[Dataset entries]
++++++++++

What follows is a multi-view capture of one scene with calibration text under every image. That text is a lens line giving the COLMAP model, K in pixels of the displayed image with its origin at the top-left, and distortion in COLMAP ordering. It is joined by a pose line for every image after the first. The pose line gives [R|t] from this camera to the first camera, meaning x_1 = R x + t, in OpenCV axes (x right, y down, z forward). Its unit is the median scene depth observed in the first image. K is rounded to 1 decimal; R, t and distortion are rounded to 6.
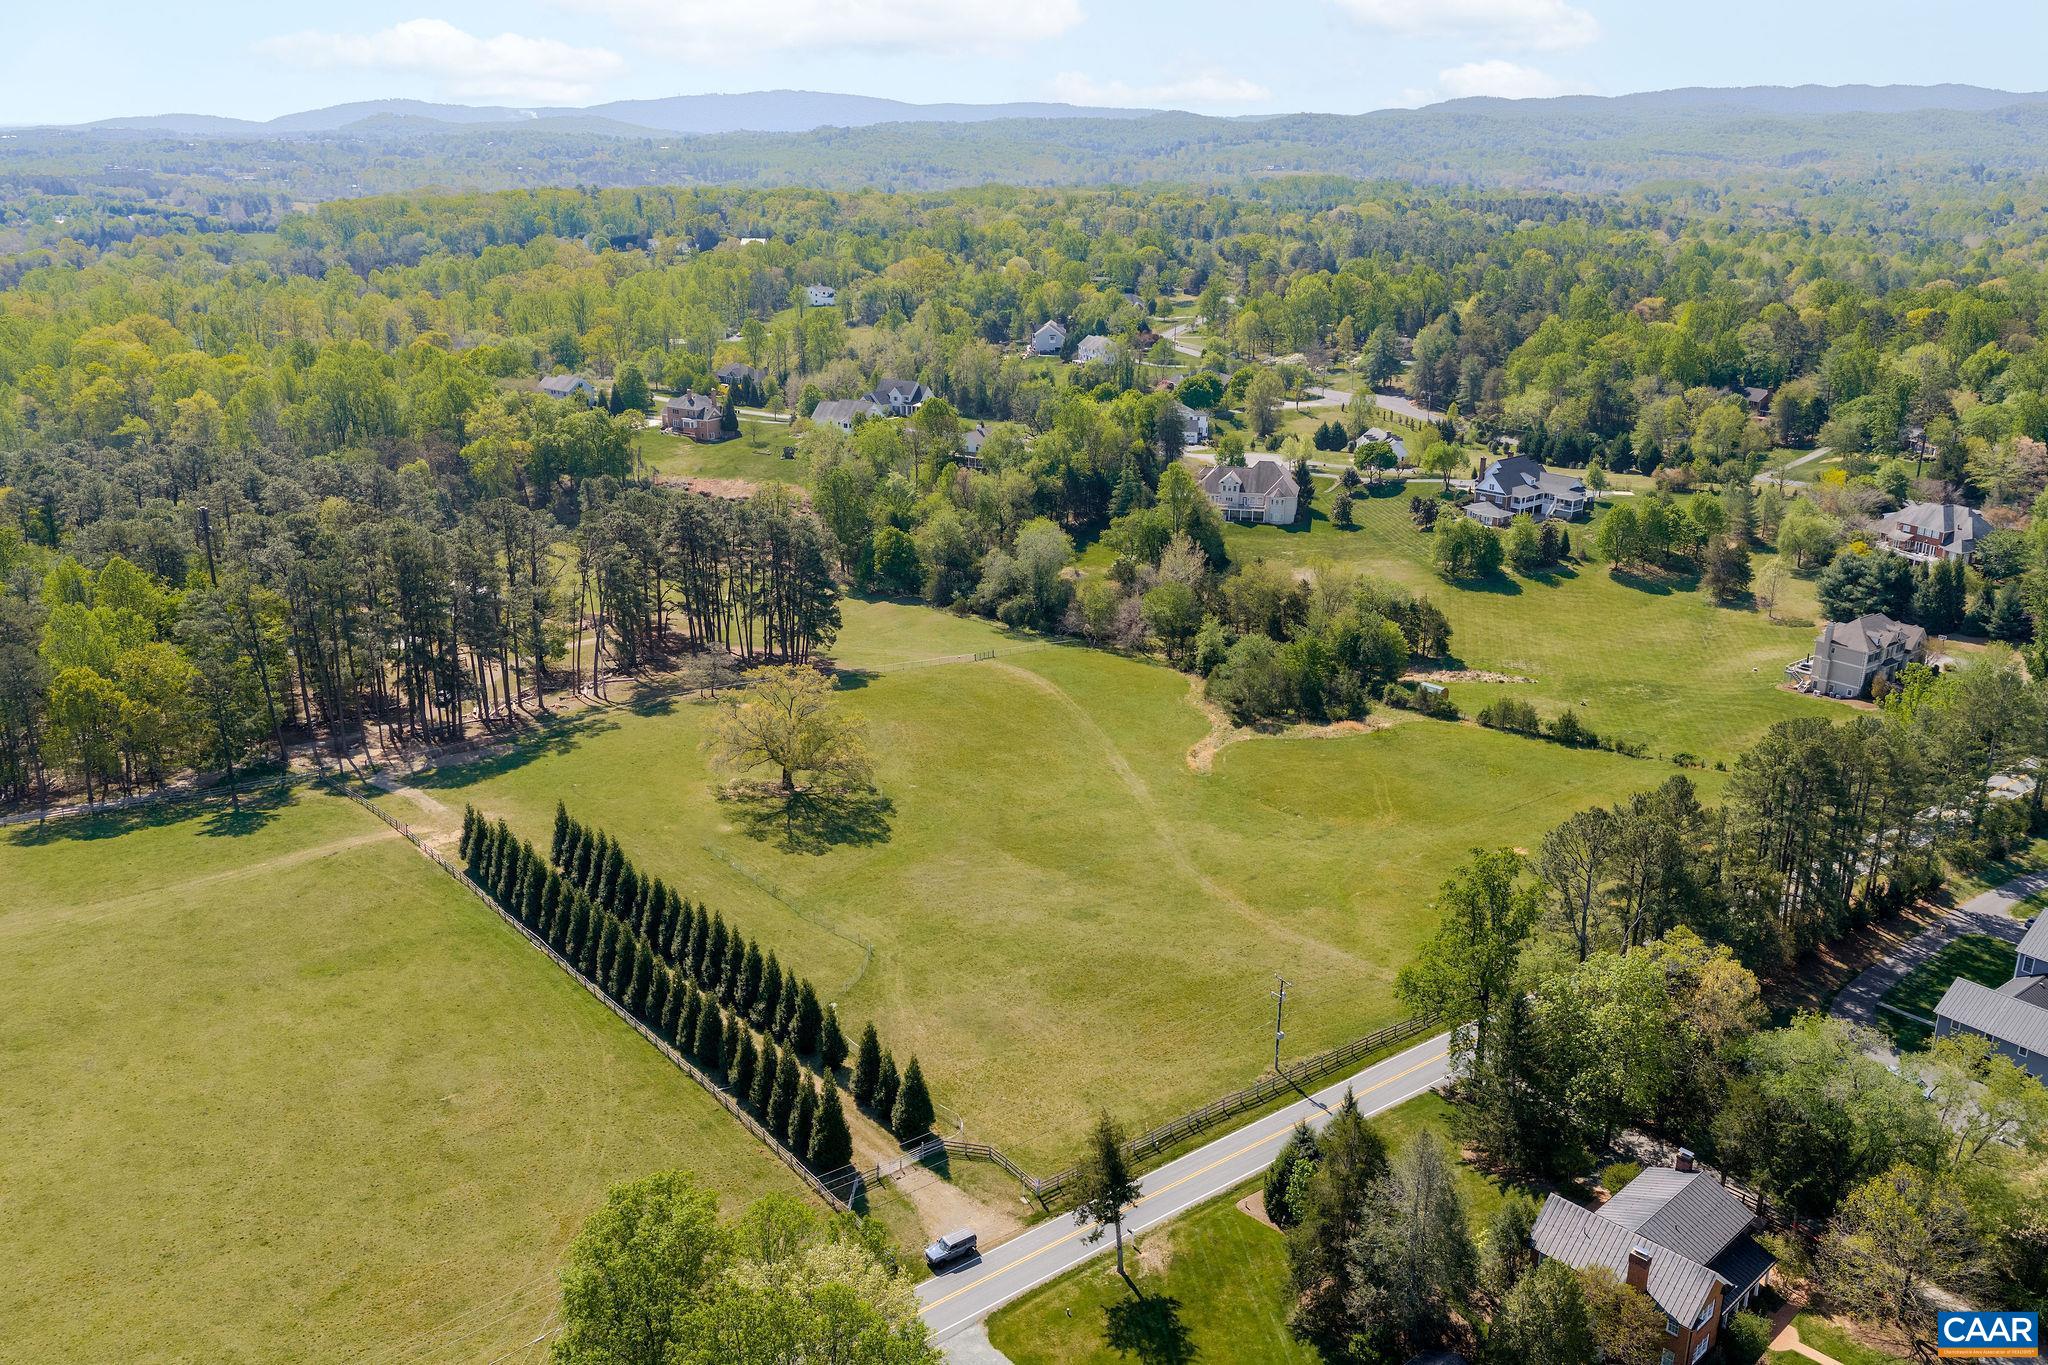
lens RADIAL K [[1695.8, 0, 1024.0], [0, 1695.8, 682.5], [0, 0, 1]] dist [0.017045, -0.024403]
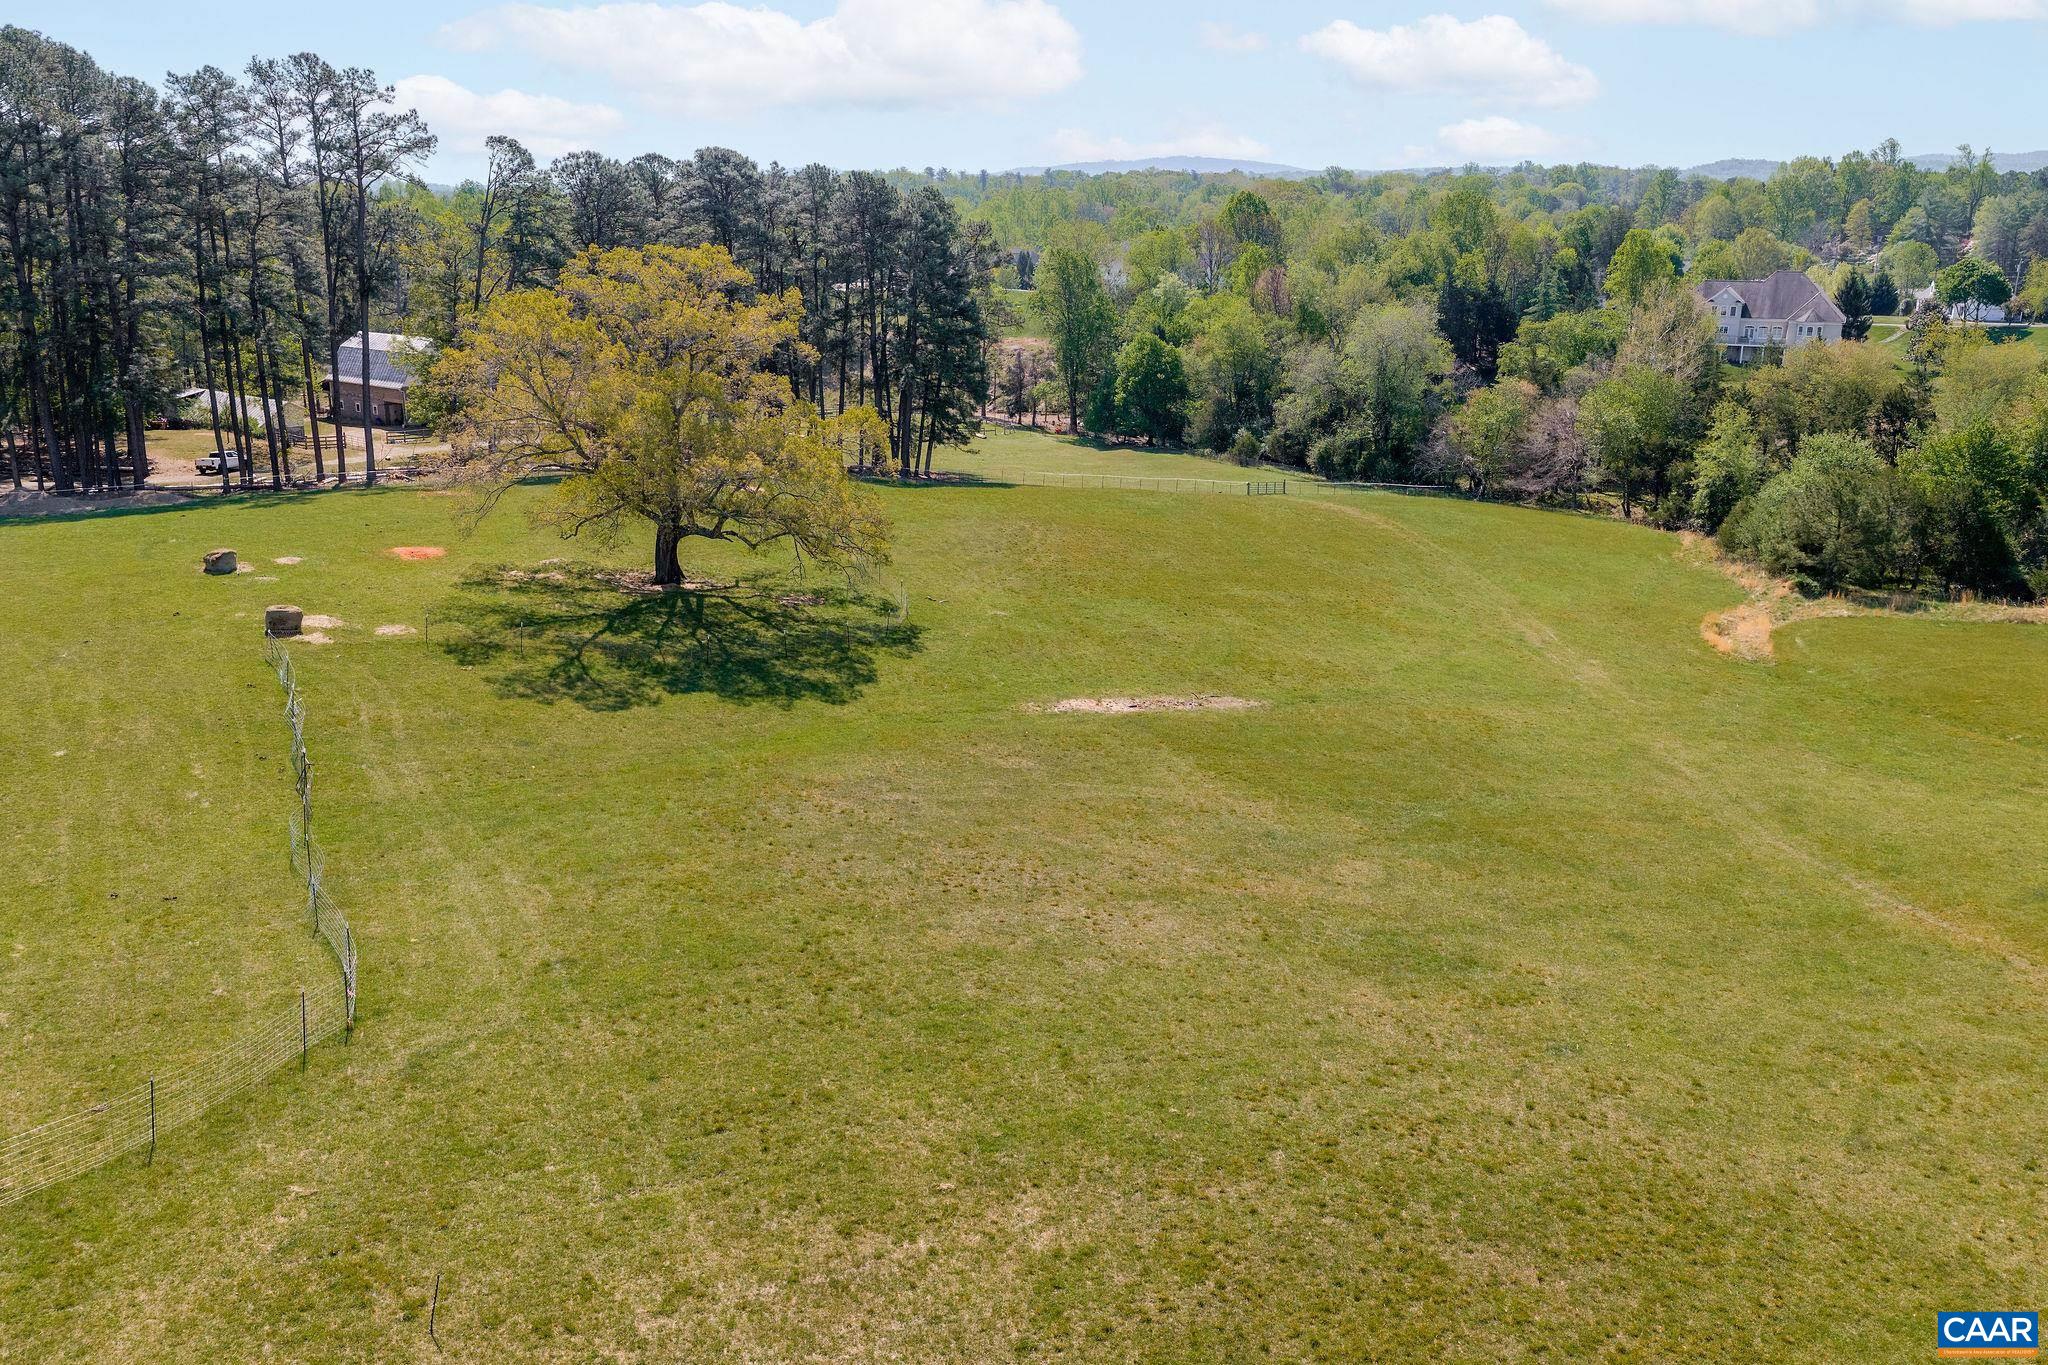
lens RADIAL K [[1695.8, 0, 1024.0], [0, 1695.8, 682.5], [0, 0, 1]] dist [0.017045, -0.024403]
pose [[0.975530, 0.061115, -0.211204, 0.026252], [-0.069592, 0.997032, -0.032935, 0.095344], [0.208564, 0.046827, 0.976887, 0.651935]]
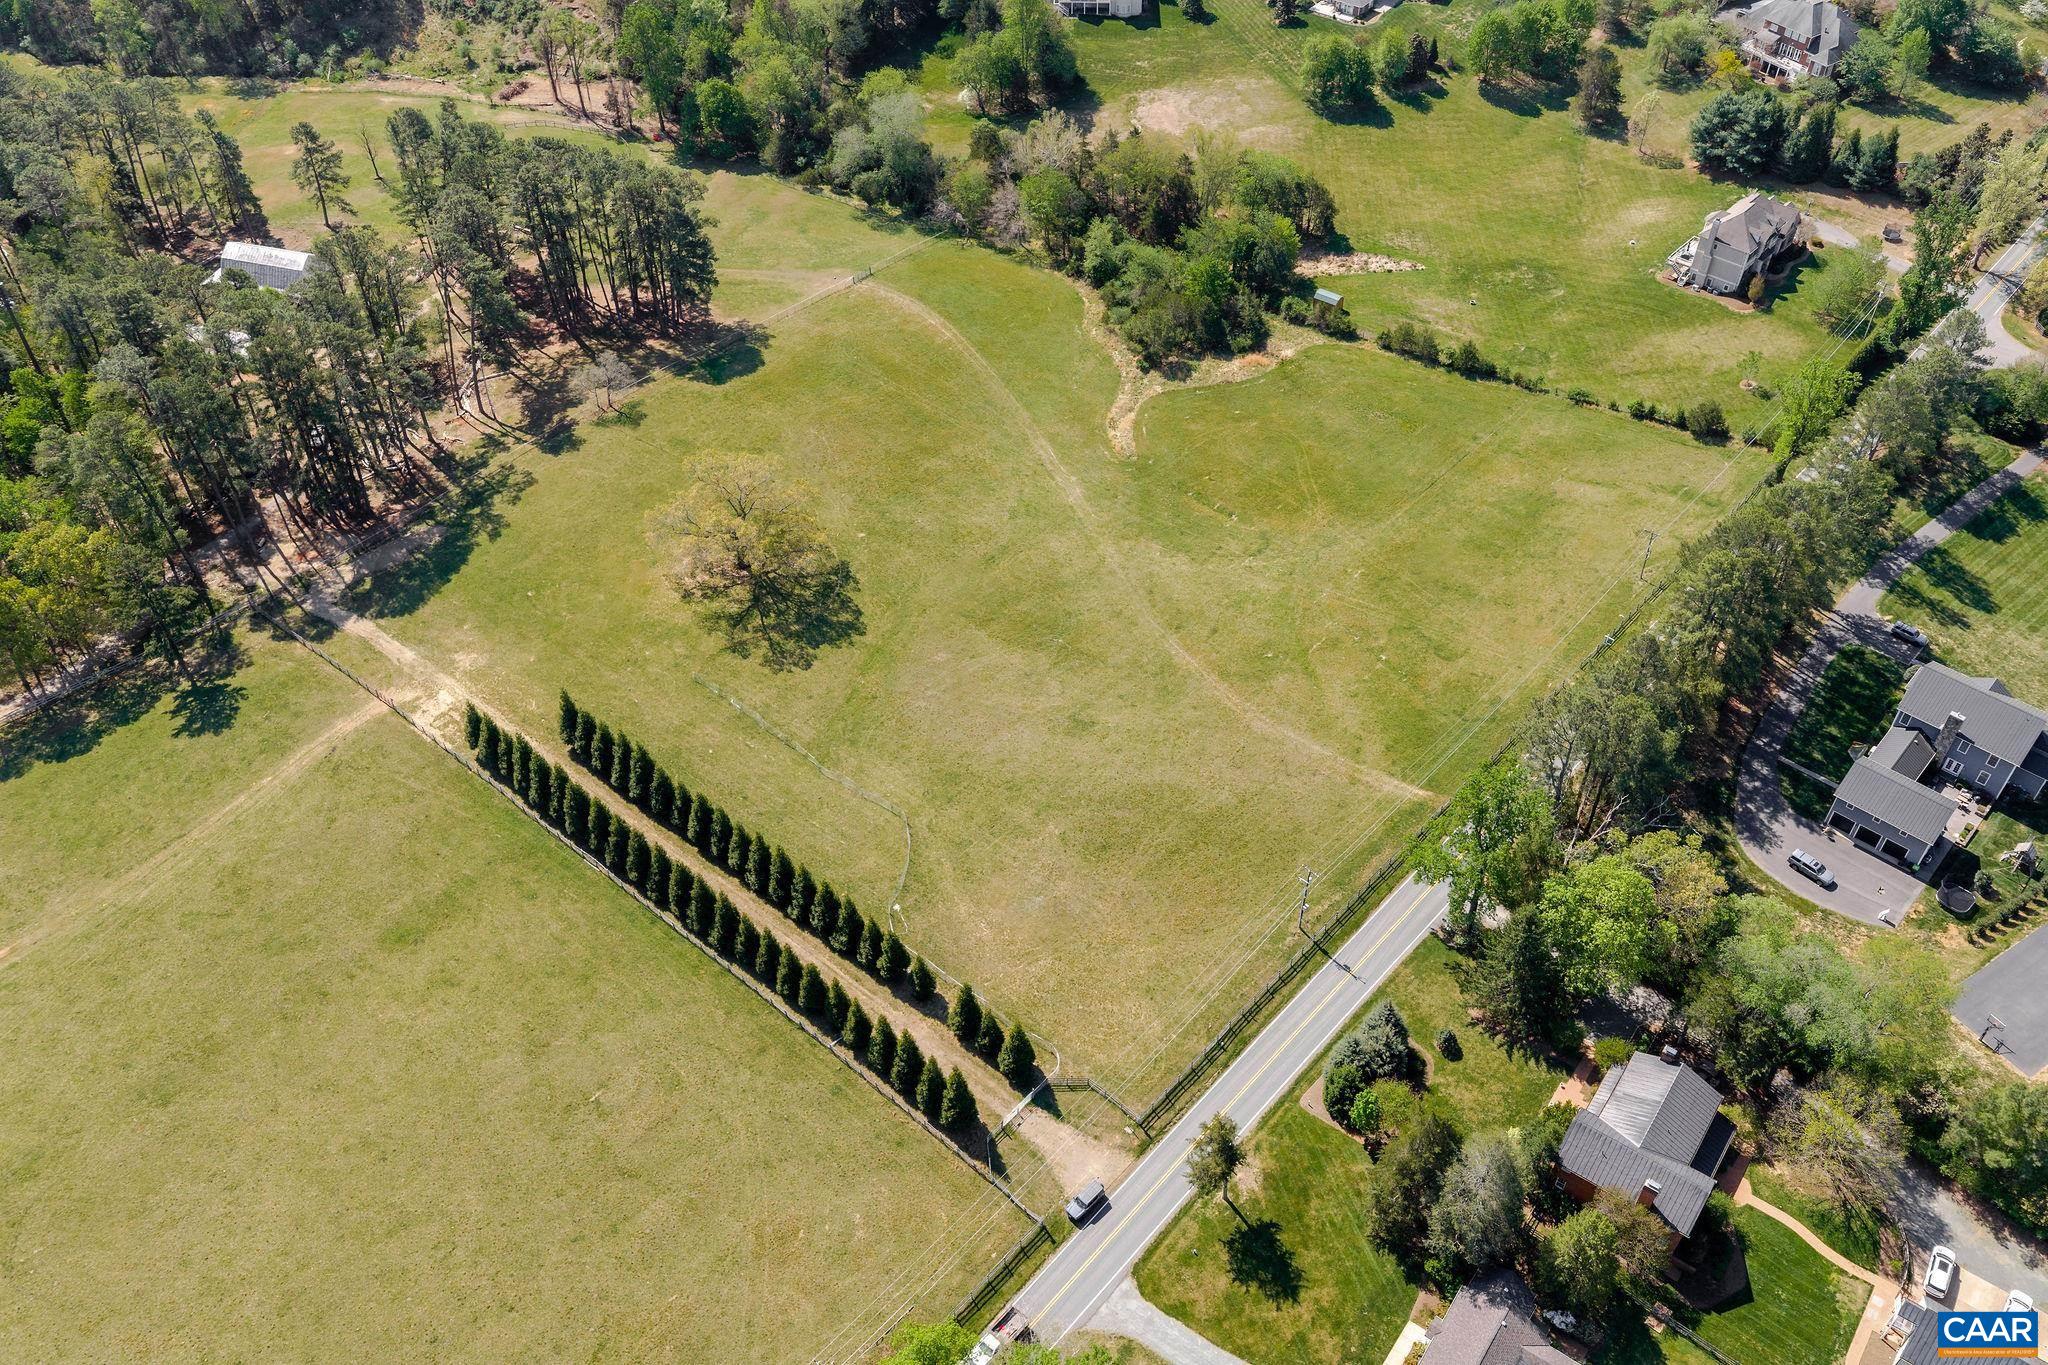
lens RADIAL K [[1695.8, 0, 1024.0], [0, 1695.8, 682.5], [0, 0, 1]] dist [0.017045, -0.024403]
pose [[0.984443, -0.129480, 0.118775, -0.107623], [0.064927, 0.896210, 0.438852, -0.313031], [-0.163270, -0.424313, 0.890675, 0.054306]]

++++++++++

• [Aim of the task]
List every line in the records above that contains the string "pose".

• [Written answer]
What follows is a multi-view capture of one scene with calibration text under every image. That text is a lens line giving the COLMAP model, K in pixels of the displayed image with its origin at the top-left, and distortion in COLMAP ordering. It is joined by a pose line for every image after the first. The pose line gives [R|t] from this camera to the first camera, meaning x_1 = R x + t, in OpenCV axes (x right, y down, z forward). Its unit is the median scene depth observed in the first image. K is rounded to 1 decimal; R, t and distortion are rounded to 6.
pose [[0.975530, 0.061115, -0.211204, 0.026252], [-0.069592, 0.997032, -0.032935, 0.095344], [0.208564, 0.046827, 0.976887, 0.651935]]
pose [[0.984443, -0.129480, 0.118775, -0.107623], [0.064927, 0.896210, 0.438852, -0.313031], [-0.163270, -0.424313, 0.890675, 0.054306]]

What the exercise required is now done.